◆ Text block ◆
☆ ☆ ☆ ☆ ☆

Week 1: Introduction to Computational Methods in communication science
Questions of this course: How can we analyze large amount of texts?
What is computational social science? And why should we care?
Example: surprising sources of information
• In 2009, researchers wanted to study wealth and poverty in Rwanda
• They conducted a survey with a random sample of 1,000 customers of the largest
mobile phone provider
• They collected demographics, social, and economic characteristics (incl. wealth)
• So far, traditional social science, right?
• The authors also had access to complete call records from 1.5 million people
• Combining both data sources, they used the survey data to “train” a machine learning
model to predict a person’s wealth based on their call records
• They also estimated the places of residence based on the geographic information
embedded in call records
Meaning of computational social science
• Field of social science that uses algorithmic tools and large/unstructured data to
understand human and social behavior
• Complements rather than replaces traditional methodologies: Methods are not the
goal, but contribute to data generation
• Includes methods such as, e.g.,:
▪ Data mining (e.g., scraping and gathering of large data sets)
▪ Software development for social science experiments
▪ Automated text analysis (e.g., sentiment analysis, keyword extraction, dictionary
approaches)
▪ Image classification (e.g., face recognition, visual topic modeling)
▪ Machine learning approaches (e.g., for classification, prediction, topic modeling)

☆ ☆ ☆ ☆ ☆

◆ Material provided ◆
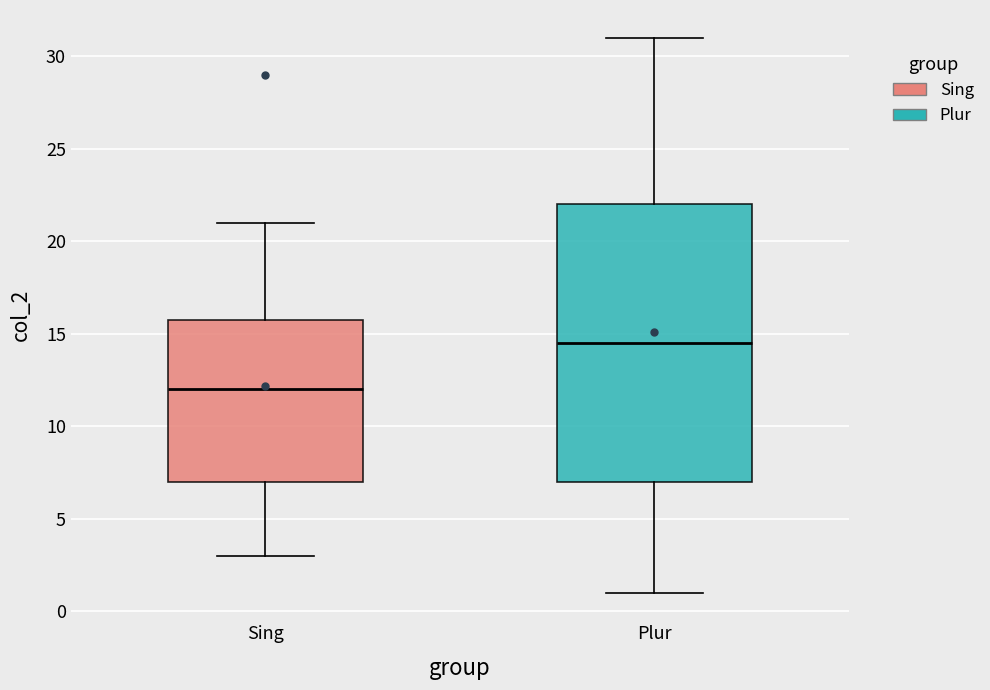

Comparing the boxes themselves (not the whiskers), which one is the tallest?

Plur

☆ ☆ ☆ ☆ ☆

◆ What is expected ◆
Pick up the course notes on computational social science after their last bullet and write the next part.

◆ Answer to the exercise ◆
▪ Actor-based modeling (e.g., simulation of social behavior, spreading of
information)
Why is this important now?
• Vast amounts of digitally available data, ranging from social media messages and
other digital traces to web archives and newly digitized newspaper and other
historical archives
• Large-scale records (big data) of persons or businesses are created constantly
• Powerful and comparatively cheap processing power, and easy to use computing
infrastructure for processing these data
• Improved tools to analyze this data, including network analysis methods and
automatic text analysis methods such as supervised text classification, topic
modeling, word embeddings, as well as large language models
,10 characteristics of big data
Pro’s and con’s of computational methods
Opportunities
• We can study actual behavior instead of simply self-reports
• We can study human beings in their social context instead of in an artificial lab setting
• We can increase our N (higher power)
• Potential to uncover patterns and insights that we couldn’t investigate before
Pitfalls
• Techniques often (rather) complicated
• Data is often proprietary (not shared openly)
• Samples are often biased
• Often, data have only insufficient metadata
• Risks of no longer understanding the models we use (black box)
Computational communication science. Why computational methods are important for
communication research
,Definition:
“Computational Communication Science (CCS) is the label applied to the emerging subfield
that investigates the use of computational algorithms to gather and analyze big and often
semi- or unstructured data sets to develop and test communication science theories”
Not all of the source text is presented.